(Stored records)
§
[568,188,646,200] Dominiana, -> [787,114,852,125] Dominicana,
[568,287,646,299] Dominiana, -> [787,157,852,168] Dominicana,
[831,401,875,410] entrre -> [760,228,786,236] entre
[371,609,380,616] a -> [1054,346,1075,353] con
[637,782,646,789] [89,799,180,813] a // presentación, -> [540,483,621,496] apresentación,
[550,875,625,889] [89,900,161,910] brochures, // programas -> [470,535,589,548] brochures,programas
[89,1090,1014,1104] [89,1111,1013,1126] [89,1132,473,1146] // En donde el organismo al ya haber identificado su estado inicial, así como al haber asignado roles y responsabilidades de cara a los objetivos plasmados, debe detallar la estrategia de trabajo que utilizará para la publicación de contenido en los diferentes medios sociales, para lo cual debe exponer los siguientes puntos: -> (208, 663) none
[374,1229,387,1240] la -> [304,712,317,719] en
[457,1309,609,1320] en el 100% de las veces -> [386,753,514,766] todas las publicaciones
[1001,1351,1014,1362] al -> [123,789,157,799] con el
§
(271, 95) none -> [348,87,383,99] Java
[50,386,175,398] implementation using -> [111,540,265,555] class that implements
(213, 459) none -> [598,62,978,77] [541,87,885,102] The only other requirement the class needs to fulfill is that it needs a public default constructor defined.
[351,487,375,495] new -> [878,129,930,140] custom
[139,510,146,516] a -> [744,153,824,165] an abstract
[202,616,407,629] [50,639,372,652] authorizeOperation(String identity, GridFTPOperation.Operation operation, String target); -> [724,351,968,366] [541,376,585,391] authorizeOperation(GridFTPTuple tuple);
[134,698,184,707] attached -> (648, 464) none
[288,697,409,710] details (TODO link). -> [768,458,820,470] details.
§
- _EXERCISE DESCRIPTION_
Given the records above, reproduce precisely and only the lines between the line holding "(213, 459) none" and the line holding "[288,697,409,710] details (TODO", inclusive.

- _EXERCISE SOLUTION_
(213, 459) none -> [598,62,978,77] [541,87,885,102] The only other requirement the class needs to fulfill is that it needs a public default constructor defined.
[351,487,375,495] new -> [878,129,930,140] custom
[139,510,146,516] a -> [744,153,824,165] an abstract
[202,616,407,629] [50,639,372,652] authorizeOperation(String identity, GridFTPOperation.Operation operation, String target); -> [724,351,968,366] [541,376,585,391] authorizeOperation(GridFTPTuple tuple);
[134,698,184,707] attached -> (648, 464) none
[288,697,409,710] details (TODO link). -> [768,458,820,470] details.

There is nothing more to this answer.